Those are two completely different things. Slang is only used in an informal setting (e.g. dialect), phrasal verbs are also part of formal English.
Let me explain.
Slang is a type of language consisting of words and phrases that are regarded as very informal, are more common in speech than writing, and are typically restricted to a particular context or group of people. Think dialects or specific language used among youngsters, for example.
Example 1: "grass" is slang for marijuana
Example 2: "the nick" is British slang for prison
Unlike slang, a phrasal verb is used in formal language. A phrasal verb is a verb that is made up of a main verb together with an adverb or a preposition, or both. Typically, their meaning is not obvious from the meanings of the individual words themselves.
That specific group of words form a meaning of their own.
A transitive phrasal verb only makes sense if connected to an object. An intransitive one will also make sense without an object attached to it.

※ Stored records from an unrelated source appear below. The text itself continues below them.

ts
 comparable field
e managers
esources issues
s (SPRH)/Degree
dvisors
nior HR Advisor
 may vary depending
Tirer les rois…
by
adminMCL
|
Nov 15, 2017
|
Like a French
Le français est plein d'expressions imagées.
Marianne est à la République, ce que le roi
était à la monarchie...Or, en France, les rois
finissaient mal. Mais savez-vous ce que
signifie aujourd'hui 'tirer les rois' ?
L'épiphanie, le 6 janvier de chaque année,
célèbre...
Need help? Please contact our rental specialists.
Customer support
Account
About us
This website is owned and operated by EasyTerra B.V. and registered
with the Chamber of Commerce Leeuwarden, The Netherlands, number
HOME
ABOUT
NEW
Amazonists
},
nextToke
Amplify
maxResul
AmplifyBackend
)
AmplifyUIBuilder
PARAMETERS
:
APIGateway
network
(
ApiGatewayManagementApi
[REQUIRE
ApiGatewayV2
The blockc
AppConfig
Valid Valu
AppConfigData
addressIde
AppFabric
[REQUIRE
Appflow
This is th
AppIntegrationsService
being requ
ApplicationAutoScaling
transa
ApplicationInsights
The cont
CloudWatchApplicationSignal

Examples of intransitive phrasal verbs:
Break up (= couple that separates): "We broke up two years ago."
Stand off (= move or keep away): "The women wood off at a slight distance"
Examples of transitive phrasal verbs:
Break up something (with object, different meaning): "The police were called to break up the fight."
To pull down something (to demolish): "They pulled the house down and redeveloped the site."
I hope this clears things up a bit? If still in doubt, let need know.